- Assignment:
The records that appear below are to be restated word for word.

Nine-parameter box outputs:
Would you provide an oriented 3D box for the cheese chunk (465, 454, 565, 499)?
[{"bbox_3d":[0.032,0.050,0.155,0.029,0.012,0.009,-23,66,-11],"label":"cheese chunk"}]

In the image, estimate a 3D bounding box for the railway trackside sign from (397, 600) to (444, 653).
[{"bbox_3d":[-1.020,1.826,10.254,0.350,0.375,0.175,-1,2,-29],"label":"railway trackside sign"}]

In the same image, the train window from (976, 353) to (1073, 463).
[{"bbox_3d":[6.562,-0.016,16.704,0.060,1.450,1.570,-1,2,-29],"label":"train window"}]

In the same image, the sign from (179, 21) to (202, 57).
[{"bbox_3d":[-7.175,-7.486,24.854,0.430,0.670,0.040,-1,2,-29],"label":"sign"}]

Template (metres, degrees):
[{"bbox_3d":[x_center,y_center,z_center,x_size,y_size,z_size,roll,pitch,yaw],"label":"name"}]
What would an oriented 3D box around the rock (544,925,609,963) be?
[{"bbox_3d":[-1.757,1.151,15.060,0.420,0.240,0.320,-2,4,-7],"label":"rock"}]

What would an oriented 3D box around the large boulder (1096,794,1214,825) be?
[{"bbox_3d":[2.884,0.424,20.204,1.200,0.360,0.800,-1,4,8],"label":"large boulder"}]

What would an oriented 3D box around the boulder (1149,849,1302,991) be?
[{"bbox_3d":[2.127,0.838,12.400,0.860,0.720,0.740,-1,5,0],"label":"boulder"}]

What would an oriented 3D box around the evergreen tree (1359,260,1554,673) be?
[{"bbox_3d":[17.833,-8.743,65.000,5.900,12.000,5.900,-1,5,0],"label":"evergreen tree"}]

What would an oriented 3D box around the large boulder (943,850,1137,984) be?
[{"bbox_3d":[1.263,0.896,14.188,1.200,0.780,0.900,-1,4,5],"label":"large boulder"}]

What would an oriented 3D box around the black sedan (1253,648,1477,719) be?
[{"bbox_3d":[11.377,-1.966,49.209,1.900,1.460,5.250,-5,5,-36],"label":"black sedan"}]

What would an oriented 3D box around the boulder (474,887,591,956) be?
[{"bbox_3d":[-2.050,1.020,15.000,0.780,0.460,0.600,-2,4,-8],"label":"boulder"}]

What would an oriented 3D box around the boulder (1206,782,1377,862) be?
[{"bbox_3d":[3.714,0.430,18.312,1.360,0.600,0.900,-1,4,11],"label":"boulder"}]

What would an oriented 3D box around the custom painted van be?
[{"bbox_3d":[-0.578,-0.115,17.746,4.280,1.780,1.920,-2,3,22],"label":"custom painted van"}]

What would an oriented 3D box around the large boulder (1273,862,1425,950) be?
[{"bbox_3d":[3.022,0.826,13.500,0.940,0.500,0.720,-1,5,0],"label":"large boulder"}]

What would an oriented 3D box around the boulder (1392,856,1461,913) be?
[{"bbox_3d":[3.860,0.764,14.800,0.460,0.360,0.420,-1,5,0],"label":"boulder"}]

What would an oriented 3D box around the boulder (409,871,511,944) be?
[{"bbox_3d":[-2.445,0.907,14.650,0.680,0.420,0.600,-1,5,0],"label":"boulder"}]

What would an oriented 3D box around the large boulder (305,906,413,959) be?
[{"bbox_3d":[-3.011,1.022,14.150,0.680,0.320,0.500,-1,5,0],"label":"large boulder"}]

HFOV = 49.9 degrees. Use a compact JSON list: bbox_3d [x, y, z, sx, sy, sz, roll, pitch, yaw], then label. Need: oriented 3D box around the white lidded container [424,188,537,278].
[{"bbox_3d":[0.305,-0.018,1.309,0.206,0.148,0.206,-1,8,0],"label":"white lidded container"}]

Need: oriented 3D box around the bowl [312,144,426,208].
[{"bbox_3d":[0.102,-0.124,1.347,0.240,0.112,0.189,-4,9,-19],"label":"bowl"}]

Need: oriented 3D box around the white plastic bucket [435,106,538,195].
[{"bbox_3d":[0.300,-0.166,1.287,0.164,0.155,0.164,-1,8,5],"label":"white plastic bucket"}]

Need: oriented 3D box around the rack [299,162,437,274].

- Response to this task:
Would you provide an oriented 3D box for the cheese chunk (465, 454, 565, 499)?
[{"bbox_3d":[0.032,0.050,0.155,0.029,0.012,0.009,-23,66,-11],"label":"cheese chunk"}]

In the image, estimate a 3D bounding box for the railway trackside sign from (397, 600) to (444, 653).
[{"bbox_3d":[-1.020,1.826,10.254,0.350,0.375,0.175,-1,2,-29],"label":"railway trackside sign"}]

In the same image, the train window from (976, 353) to (1073, 463).
[{"bbox_3d":[6.562,-0.016,16.704,0.060,1.450,1.570,-1,2,-29],"label":"train window"}]

In the same image, the sign from (179, 21) to (202, 57).
[{"bbox_3d":[-7.175,-7.486,24.854,0.430,0.670,0.040,-1,2,-29],"label":"sign"}]

Template (metres, degrees):
[{"bbox_3d":[x_center,y_center,z_center,x_size,y_size,z_size,roll,pitch,yaw],"label":"name"}]
What would an oriented 3D box around the rock (544,925,609,963) be?
[{"bbox_3d":[-1.757,1.151,15.060,0.420,0.240,0.320,-2,4,-7],"label":"rock"}]

What would an oriented 3D box around the large boulder (1096,794,1214,825) be?
[{"bbox_3d":[2.884,0.424,20.204,1.200,0.360,0.800,-1,4,8],"label":"large boulder"}]

What would an oriented 3D box around the boulder (1149,849,1302,991) be?
[{"bbox_3d":[2.127,0.838,12.400,0.860,0.720,0.740,-1,5,0],"label":"boulder"}]

What would an oriented 3D box around the evergreen tree (1359,260,1554,673) be?
[{"bbox_3d":[17.833,-8.743,65.000,5.900,12.000,5.900,-1,5,0],"label":"evergreen tree"}]

What would an oriented 3D box around the large boulder (943,850,1137,984) be?
[{"bbox_3d":[1.263,0.896,14.188,1.200,0.780,0.900,-1,4,5],"label":"large boulder"}]

What would an oriented 3D box around the black sedan (1253,648,1477,719) be?
[{"bbox_3d":[11.377,-1.966,49.209,1.900,1.460,5.250,-5,5,-36],"label":"black sedan"}]

What would an oriented 3D box around the boulder (474,887,591,956) be?
[{"bbox_3d":[-2.050,1.020,15.000,0.780,0.460,0.600,-2,4,-8],"label":"boulder"}]

What would an oriented 3D box around the boulder (1206,782,1377,862) be?
[{"bbox_3d":[3.714,0.430,18.312,1.360,0.600,0.900,-1,4,11],"label":"boulder"}]

What would an oriented 3D box around the custom painted van be?
[{"bbox_3d":[-0.578,-0.115,17.746,4.280,1.780,1.920,-2,3,22],"label":"custom painted van"}]

What would an oriented 3D box around the large boulder (1273,862,1425,950) be?
[{"bbox_3d":[3.022,0.826,13.500,0.940,0.500,0.720,-1,5,0],"label":"large boulder"}]

What would an oriented 3D box around the boulder (1392,856,1461,913) be?
[{"bbox_3d":[3.860,0.764,14.800,0.460,0.360,0.420,-1,5,0],"label":"boulder"}]

What would an oriented 3D box around the boulder (409,871,511,944) be?
[{"bbox_3d":[-2.445,0.907,14.650,0.680,0.420,0.600,-1,5,0],"label":"boulder"}]

What would an oriented 3D box around the large boulder (305,906,413,959) be?
[{"bbox_3d":[-3.011,1.022,14.150,0.680,0.320,0.500,-1,5,0],"label":"large boulder"}]

HFOV = 49.9 degrees. Use a compact JSON list: bbox_3d [x, y, z, sx, sy, sz, roll, pitch, yaw], then label. Need: oriented 3D box around the white lidded container [424,188,537,278].
[{"bbox_3d":[0.305,-0.018,1.309,0.206,0.148,0.206,-1,8,0],"label":"white lidded container"}]

Need: oriented 3D box around the bowl [312,144,426,208].
[{"bbox_3d":[0.102,-0.124,1.347,0.240,0.112,0.189,-4,9,-19],"label":"bowl"}]

Need: oriented 3D box around the white plastic bucket [435,106,538,195].
[{"bbox_3d":[0.300,-0.166,1.287,0.164,0.155,0.164,-1,8,5],"label":"white plastic bucket"}]

Need: oriented 3D box around the rack [299,162,437,274].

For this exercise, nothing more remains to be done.